Advances in Multilevel Modeling is comprised of contributions from attendees of the Center for Integrated Latent Variable Research’s (CILVR) November 2014 conference, described in the fall 2015 issue of Endeavors. The conference’s keynote speaker, Dr. Sophia Rabe-Hesketh of the University of California, Berkeley, penned the book’s foreword. In addition to Drs. Harring and Stapleton, contributors from the University of Maryland include Drs. Ji Seung Yang, Hong Jiao, and Tracy Sweet, as well as EDMS doctoral students Qiwen Zheng and Daniel Lee.

The CILVR Series on Latent Variable Methodology is edited by Dr. Gregory Hancock.

Click here to learn more about Advances in Multilevel Modeling for Education Research on the publisher’s website. The book is also available at Amazon.com.

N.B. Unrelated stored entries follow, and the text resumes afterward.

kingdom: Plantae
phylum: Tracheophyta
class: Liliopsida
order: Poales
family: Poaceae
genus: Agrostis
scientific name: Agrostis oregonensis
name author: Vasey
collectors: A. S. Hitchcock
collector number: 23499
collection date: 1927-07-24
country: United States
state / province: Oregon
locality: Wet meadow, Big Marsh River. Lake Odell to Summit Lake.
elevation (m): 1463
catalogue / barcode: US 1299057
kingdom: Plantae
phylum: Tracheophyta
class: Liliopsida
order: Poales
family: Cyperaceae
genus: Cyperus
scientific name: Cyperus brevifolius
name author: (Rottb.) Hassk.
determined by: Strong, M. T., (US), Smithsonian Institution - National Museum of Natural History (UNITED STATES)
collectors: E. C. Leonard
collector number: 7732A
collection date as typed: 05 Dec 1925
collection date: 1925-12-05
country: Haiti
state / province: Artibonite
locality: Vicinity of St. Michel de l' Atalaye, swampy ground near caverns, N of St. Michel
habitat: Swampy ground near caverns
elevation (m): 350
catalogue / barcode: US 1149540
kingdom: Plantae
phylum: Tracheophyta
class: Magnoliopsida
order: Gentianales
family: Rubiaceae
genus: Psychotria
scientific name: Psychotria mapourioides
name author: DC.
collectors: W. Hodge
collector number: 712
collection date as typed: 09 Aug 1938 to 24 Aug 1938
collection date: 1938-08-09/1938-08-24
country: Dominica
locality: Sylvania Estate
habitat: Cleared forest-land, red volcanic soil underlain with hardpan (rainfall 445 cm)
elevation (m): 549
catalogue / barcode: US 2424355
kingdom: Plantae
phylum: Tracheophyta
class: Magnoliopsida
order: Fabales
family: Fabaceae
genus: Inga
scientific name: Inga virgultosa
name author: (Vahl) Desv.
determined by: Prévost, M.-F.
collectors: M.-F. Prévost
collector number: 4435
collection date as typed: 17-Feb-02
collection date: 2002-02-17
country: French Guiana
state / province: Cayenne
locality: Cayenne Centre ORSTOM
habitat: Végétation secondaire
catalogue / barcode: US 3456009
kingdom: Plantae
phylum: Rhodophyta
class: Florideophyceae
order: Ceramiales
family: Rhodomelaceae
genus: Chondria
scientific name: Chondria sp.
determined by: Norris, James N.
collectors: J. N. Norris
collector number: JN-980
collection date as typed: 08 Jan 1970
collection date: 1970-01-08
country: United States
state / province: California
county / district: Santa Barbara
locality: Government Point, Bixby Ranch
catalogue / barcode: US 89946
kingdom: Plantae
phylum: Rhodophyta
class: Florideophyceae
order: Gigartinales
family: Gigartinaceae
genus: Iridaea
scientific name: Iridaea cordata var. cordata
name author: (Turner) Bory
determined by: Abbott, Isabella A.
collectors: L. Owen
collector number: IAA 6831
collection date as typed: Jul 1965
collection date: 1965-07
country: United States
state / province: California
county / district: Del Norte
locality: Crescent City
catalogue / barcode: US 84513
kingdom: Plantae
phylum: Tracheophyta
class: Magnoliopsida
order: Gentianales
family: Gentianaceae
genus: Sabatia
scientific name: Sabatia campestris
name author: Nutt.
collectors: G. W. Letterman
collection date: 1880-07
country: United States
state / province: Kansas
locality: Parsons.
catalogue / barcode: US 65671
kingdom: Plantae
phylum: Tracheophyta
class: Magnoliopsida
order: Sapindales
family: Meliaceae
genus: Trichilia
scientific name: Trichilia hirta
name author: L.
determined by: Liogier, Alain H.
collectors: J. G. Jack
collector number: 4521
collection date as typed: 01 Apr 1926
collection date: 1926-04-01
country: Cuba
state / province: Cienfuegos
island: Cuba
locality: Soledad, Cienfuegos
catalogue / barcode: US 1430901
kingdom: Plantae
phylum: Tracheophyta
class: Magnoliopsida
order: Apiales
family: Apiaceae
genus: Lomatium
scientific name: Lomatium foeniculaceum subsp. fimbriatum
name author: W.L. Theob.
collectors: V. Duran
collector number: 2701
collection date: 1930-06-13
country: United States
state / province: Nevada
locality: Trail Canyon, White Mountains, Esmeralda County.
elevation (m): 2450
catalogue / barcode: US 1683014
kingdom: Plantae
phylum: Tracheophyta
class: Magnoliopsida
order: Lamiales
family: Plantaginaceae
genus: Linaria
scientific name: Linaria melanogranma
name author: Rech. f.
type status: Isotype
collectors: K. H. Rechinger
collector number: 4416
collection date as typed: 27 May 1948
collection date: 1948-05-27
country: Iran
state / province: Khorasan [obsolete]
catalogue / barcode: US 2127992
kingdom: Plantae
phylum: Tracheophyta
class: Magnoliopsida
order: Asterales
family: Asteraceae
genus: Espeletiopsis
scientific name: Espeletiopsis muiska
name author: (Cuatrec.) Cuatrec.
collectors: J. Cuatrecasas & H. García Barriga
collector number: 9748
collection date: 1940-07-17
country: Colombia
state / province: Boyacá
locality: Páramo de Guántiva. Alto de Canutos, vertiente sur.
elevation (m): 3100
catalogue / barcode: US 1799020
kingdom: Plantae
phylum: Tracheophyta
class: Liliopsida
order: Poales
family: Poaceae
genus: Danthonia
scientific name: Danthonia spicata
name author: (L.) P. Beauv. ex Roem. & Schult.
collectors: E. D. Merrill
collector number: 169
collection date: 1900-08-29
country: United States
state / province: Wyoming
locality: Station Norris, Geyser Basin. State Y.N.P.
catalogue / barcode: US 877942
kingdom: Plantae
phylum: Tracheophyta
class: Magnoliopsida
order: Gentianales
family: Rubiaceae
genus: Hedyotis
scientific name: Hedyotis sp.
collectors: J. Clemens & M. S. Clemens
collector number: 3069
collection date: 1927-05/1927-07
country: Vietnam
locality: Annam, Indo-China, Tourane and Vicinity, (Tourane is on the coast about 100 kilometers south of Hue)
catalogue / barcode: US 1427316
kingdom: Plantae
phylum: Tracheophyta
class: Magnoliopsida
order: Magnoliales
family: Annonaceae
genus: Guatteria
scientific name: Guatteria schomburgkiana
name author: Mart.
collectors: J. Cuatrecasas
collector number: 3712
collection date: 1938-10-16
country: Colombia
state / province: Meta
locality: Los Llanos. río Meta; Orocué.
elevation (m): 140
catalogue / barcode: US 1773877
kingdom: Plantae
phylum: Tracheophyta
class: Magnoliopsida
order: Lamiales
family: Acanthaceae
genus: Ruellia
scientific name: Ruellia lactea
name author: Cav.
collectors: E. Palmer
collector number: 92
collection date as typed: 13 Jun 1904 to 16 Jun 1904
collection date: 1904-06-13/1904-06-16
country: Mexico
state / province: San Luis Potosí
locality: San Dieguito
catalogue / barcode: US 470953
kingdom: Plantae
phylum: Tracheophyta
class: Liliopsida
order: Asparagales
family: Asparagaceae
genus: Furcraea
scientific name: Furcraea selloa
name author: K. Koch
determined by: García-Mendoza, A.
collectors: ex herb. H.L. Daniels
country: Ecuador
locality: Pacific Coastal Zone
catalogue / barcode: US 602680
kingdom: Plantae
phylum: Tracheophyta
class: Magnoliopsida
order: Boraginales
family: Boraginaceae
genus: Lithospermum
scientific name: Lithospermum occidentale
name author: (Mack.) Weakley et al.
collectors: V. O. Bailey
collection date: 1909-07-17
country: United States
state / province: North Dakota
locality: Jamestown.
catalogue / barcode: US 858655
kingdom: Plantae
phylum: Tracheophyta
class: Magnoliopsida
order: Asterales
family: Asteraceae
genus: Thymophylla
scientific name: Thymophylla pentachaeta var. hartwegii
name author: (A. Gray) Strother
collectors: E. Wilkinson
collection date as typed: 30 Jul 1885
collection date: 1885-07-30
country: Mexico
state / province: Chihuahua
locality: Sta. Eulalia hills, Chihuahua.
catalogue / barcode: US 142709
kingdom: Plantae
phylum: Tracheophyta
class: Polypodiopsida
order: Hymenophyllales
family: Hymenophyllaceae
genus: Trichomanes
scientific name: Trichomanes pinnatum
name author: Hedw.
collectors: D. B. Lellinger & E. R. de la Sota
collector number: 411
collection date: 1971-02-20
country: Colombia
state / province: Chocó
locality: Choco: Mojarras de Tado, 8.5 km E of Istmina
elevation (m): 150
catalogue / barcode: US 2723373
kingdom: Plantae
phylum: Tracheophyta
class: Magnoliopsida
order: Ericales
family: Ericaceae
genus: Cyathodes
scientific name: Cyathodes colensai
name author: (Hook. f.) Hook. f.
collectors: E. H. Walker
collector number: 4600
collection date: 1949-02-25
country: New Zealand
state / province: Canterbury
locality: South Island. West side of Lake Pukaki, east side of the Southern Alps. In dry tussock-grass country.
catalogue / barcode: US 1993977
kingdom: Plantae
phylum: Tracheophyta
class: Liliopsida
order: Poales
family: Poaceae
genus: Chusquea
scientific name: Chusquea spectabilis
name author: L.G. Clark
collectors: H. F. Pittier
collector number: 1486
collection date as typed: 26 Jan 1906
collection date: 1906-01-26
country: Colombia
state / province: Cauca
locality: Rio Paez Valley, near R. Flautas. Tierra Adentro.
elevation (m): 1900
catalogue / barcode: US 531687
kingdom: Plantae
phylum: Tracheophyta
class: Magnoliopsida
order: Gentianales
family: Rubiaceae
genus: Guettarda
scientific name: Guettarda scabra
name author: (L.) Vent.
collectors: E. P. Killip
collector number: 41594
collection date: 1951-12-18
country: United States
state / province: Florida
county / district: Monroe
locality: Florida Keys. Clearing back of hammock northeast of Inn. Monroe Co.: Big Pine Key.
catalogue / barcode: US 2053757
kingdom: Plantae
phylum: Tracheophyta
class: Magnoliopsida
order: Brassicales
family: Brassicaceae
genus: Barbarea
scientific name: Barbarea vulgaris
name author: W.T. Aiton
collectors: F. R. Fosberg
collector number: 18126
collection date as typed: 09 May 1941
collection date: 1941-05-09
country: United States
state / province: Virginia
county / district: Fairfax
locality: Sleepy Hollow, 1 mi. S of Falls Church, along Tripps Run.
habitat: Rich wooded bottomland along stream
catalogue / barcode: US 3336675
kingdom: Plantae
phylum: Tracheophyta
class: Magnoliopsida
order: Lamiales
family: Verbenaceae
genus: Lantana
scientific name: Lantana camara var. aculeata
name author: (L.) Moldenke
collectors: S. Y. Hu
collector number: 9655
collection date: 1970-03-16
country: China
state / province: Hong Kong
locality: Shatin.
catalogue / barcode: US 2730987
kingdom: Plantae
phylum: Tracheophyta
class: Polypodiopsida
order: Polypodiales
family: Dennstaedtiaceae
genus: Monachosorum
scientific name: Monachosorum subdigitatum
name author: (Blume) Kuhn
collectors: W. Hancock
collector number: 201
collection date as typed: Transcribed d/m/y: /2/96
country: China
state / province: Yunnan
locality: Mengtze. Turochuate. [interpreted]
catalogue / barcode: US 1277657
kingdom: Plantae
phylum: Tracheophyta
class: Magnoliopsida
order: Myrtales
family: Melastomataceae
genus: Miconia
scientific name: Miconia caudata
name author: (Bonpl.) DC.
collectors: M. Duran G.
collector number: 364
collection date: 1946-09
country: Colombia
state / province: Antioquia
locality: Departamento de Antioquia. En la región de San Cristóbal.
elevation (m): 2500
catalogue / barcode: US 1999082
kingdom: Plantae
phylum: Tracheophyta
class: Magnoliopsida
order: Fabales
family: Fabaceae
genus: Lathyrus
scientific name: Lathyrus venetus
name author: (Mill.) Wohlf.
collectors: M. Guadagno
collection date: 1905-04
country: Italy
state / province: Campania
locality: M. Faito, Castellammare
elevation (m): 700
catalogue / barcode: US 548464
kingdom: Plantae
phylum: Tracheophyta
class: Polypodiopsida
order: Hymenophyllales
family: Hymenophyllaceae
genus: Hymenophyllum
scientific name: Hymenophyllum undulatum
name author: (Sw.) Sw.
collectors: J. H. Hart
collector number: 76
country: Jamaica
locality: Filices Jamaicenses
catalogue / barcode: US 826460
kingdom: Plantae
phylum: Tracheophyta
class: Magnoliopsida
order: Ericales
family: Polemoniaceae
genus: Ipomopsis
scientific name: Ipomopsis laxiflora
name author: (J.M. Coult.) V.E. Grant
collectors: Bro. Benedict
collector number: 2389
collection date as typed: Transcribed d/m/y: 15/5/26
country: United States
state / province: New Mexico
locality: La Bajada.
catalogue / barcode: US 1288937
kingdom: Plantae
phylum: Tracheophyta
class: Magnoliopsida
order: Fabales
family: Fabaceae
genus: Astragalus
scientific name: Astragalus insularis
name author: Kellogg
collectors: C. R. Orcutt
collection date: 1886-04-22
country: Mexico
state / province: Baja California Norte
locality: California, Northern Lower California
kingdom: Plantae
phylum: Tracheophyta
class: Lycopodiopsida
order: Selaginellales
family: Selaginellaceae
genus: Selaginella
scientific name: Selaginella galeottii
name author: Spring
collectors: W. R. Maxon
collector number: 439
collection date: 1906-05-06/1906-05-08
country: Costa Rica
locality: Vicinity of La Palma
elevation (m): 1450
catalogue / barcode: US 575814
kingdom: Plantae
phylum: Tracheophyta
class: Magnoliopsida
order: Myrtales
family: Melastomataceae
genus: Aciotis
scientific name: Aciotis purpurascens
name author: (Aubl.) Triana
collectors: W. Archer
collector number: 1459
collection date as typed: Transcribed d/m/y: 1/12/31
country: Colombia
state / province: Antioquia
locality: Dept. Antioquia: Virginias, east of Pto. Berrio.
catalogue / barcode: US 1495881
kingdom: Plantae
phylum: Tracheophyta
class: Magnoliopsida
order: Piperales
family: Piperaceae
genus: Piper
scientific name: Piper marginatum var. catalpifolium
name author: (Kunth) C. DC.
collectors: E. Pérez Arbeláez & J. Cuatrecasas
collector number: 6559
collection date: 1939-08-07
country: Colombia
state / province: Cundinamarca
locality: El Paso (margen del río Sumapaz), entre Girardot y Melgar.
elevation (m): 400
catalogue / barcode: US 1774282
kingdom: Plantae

Dr. Jeffrey Harring is an associate professor in the Measurement, Statistics, and Evaluation program in the Department of Human Development and Quantitative Methodology. His research focuses on applications of statistical models for repeated measures data, nonlinear structural equation models, and statistical computing.

Dr. Laura Stapleton is an associate professor in the Measurement, Statistics, and Evaluation program in the Department of Human Development and Quantitative Methodology. Her work looks at analysis of administrative and survey data obtained under complex sampling designs and multilevel latent variable models, including tests of mediation within a multilevel framework. She is the associate director of research for the Maryland State Longitudinal Data System Center.

Dr. Gregory Hancock is a professor in the Department of Human Development and Quantitative Methodology, where he directs the Measurement, Statistics, and Evaluation program (EDMS) and the Center for Integrated Latent Variable Research (CILVR).